The military’s misinformation campaign is no longer working today.

What is unprecedented about the present anti-coup movement of multiple ethnic communities including the Bama majority is the following:  the military’s divide-and-rule strategy of pitting our ethnic nationalities or national minorities against the Bama majority no longer has any traction with the majoritarian public.   

The opposite is happening since the bloody crackdown of the originally peaceful anti-coup protests throughout the country.  Today, our ethnic armed organizations that have long been in control of large swaths of our ancestral regions along Indo-Burmese, Sino-Chinese and Thai-Burma borders since the coup two years ago have become sanctuaries for nearly 100,000 activists.  The new generation of Burma, known as Generation Z, or “Gen. Z”, fled urban centers and volunteered to swap their video games and comfortable middle-class lifestyle to serve as new democratic resisters.   

As leaders of ethnic armed organizations, we are acutely aware of the devastating intergenerational and international consequences when a UN member states collapses, as the result of civil wars, foreign invasions, or atrocities such as genocide. The last thing Burma’s suffering peoples of all faiths and ethnicities need and want is the Balkanization in the middle of the ASEAN region. The situation on the ground is ripe for ASEAN to work with the democratic resistance in order that state collapse in Burma may be reversed.

ASEAN needs to emphatically tell the coup leader Min Aung Hlaing and his military to stop killing the people of Burma, using scorched earth tactics wiping out whole villages and neighbourhoods, burning resisters alive and executing non-violence activists with an alarming frequency. The military must acknowledge and accept that they have failed to protect the people. They have failed to contribute to building a stable and peaceful state out of multiple nations. It is time that ASEAN work with the democratic resistance to end the violence in Burma and to help all stakeholders towards rebuilding Burma as a federal and democratic state.

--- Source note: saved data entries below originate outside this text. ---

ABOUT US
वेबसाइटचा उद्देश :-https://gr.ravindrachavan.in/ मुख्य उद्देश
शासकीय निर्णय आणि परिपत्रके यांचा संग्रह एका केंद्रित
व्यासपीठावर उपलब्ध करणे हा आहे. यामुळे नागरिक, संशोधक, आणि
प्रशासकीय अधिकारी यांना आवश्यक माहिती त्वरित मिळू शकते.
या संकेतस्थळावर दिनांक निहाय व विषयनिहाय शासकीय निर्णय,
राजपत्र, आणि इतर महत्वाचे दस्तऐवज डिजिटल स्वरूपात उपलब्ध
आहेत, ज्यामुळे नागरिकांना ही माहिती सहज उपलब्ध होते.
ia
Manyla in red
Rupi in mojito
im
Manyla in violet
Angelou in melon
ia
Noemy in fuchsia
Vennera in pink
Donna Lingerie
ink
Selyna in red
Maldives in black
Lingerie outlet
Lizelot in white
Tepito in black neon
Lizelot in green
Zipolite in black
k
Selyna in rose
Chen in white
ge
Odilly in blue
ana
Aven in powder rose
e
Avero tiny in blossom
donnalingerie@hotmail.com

Our ethnic armed organizations had entered into an agreement to build such a state with both governments of President Thein Sein and Aung San Suu Kyi, something Min Aung Hlaing in his capacity as the Commander-in-Chief of the military officially endorsed. Just as he has reneged on the ASEAN Five-Point Consensus reached in Jakarta in April 2021, he has breached our national agreement, annulled everything and seized power.

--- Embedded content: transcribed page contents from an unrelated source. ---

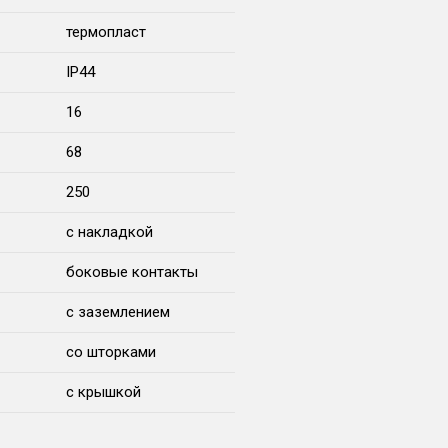
термопласт
IP44
16
68
250
с накладкой
боковые контакты
с заземлением
со шторками
с крышкой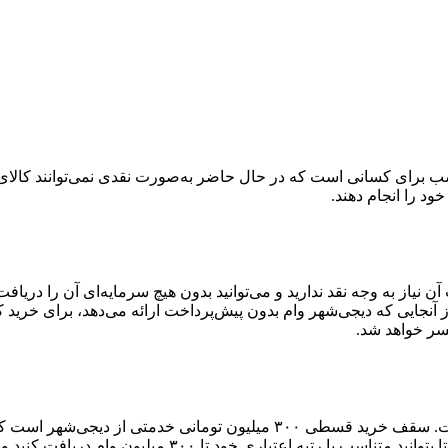
 برای کسانی است که در حال حاضر به‌صورت نقدی نمی‌توانند کالای دلخ
خود را انجام دهند.
آن نیاز به وجه نقد ندارید و می‌توانید بدون هیچ سرمایه‌ای آن را دری
آنجایی که دیجی‌شهر وام بدون پیش‌پرداخت ارائه می‌دهد، برای خرید 
سر خواهد شد.
سقف دریافت وام کالا در دیجی‌شهر بالاترین سقف وام در بین رقباست. سقف خر
۳۰۰ میلیون وام دریافت کنید و خرید اعتباری خود را انجام دهید.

As leaders of ethnic armed resistance organizations, we view ourselves not only representatives of our respective communities but as national actors. We are forging ahead with an institutional platform for a federal democracy. We offer our utmost assistance to ASEAN and call on the UN and friends of ASEAN to support its efforts in implementing the Five-Point Consensus. Expectations are high among the people of Burma that under Indonesia’s firm and principled leadership, ASEAN will finally use its collective leadership to help stem the tide of the violence in Burma and help kickstart a process for peaceful conflict resolution in our beleaguered nation.